For these reasons, information technology is worth the endeavor it takes to go students to come to class having done the reading!

Excerpted from What Textbook Reading Teaches Students, The Education Professor, April 2008.

Tracey Due east. Ryan is a professor at the University of Bridgeport, CT.

This Post Has 5 Comments

  1. Santiago

    Newer textbooks are only filled with the same matter that older textbooks already have. I think its complete bullshit how expensive they are. Its all well-nigh the money, and near of them add a agglomeration of unnecessary information only to make the book seem "professional person". Nearly all college students don't care, they just want to pass the class. All these full general education classes are a waste of time, merely to supply more careers for professors and to make more than coin for universities. Honestly, do colleges really believe that students are going to remember at least 20% of what they learned in full general didactics classes. I can about guarantee college students forget well-nigh 90% of everything they "learned" in all general ed classes.

  2. tiare

    we are in the 21st century and aye students need to know how to read merely when yous are in high school like me y'all just go assigned pages to read and write notes on it. so are you telling me instead of people making it easier and saying what parts are more important, teachers are going to spend mounds of money on textbooks for us to read when teachers know that textbooks are fashion to long and boring and could be simplified some other way. student do not want to read textbooks because they are not interesting and therefore they wont read. teachers always recall if y'all heighten the points on the reading that students would actually exercise them. me personally wouldn't read because it is to hard to stay in my room for ii hours doing notes that could have been simplified past the teacher creating those power points.

  3. Jerry ODell

    I taught statistics for 31 years, and the answer is simple. If you dont read page 1, yous won't sympathise page 2.
    This sequence goes on until you are completely lost past page v (unless you become a actually meaningless volume) —
    say there'south a good idea. Write books with no meaning , and you'll make a fortune.
    The sad office is just that some people tin can't understand math. Or won't do any piece of work.
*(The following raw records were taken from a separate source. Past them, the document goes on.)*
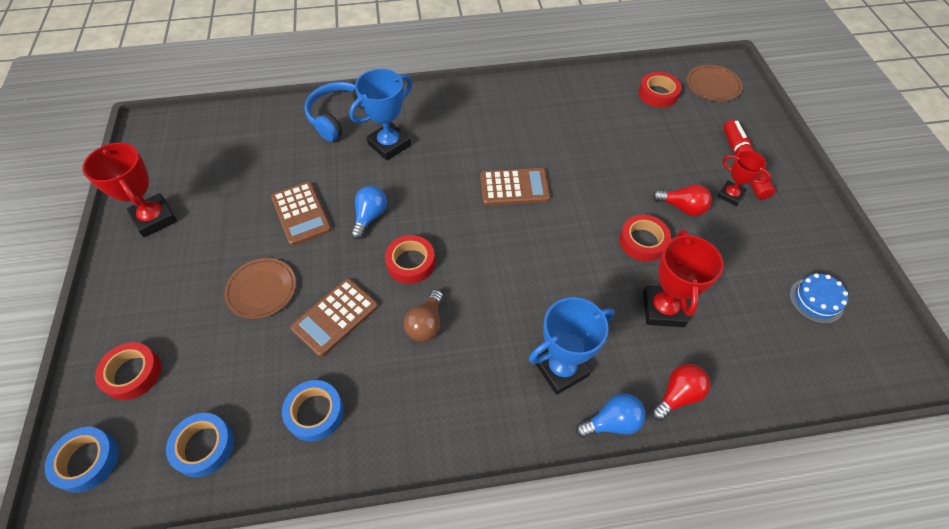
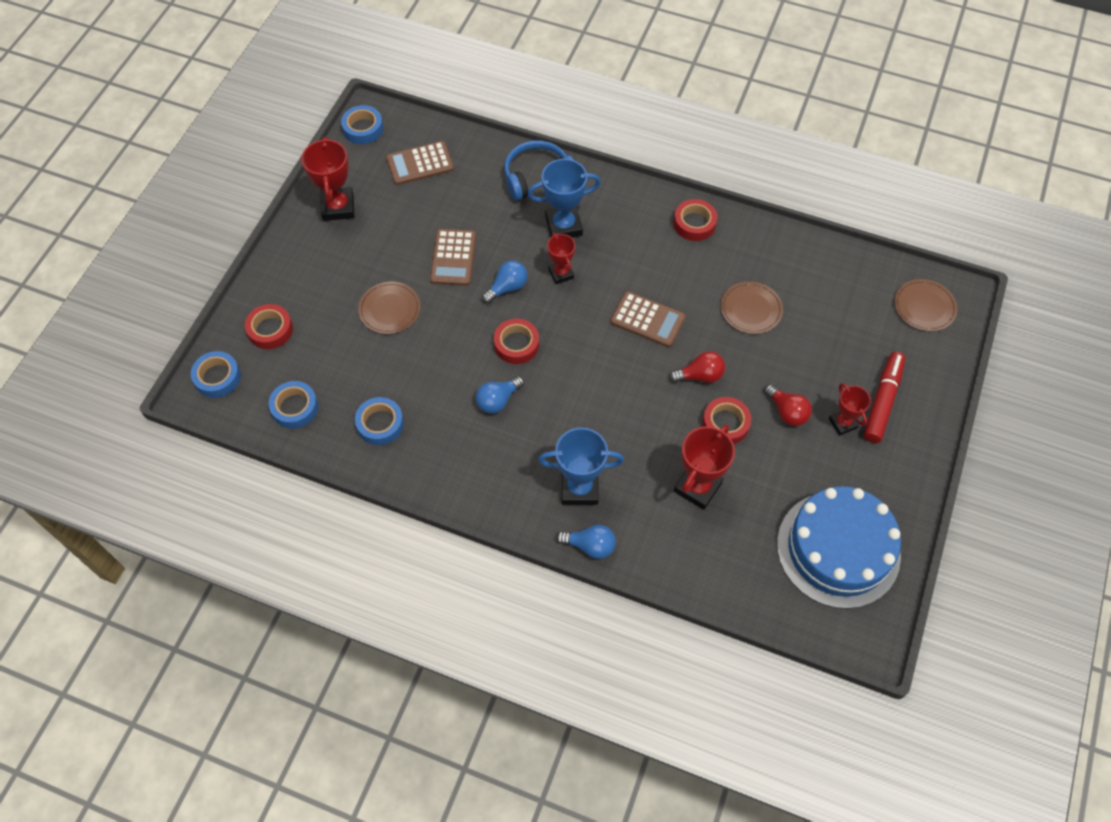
camera: 30 degrees right, 5 degrees up
(147, 141) = (363, 128): none -> blue tape
(335, 317) = (433, 359): brown calculator -> brown calculator (420, 164)
(412, 183) = (561, 274): none -> red trophy
(426, 324) = (498, 400): brown light bulb -> blue light bulb
(591, 142) = (751, 309): none -> brown plate
(658, 94) = (858, 290): red tape -> red tape (694, 223)
(677, 395) = (656, 555): red light bulb -> red light bulb (700, 375)
(816, 300) = (838, 549): blue cake -> blue cake, size x2.42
    I had to deal with this problem for 31 years. The administration loves the money, tho jwo

    1. Mom knows best

  4. bmj

    I accept a dissimilar view — they are deadening because they are just plain badly written. Many utilise a poor, overly wordy writing style, aye especially statistics textbooks, that take uncomplicated concepts and hid them behind barricades of obscure writing. This is an example from my daughters textbook tonight (and what brought me to this site):

    "In this way the quantitative content caught in the dot product formalism comes from the analogical multiplication that arises past projecting one vector onto some other."

    What the heck does that even mean? OK, I know because I've been a practicing physicist for xxx years, but I knew earlier reading that sentence. But if I were a pupil reading that passage, I'd want to throw the book into the lake and run screaming into the dark.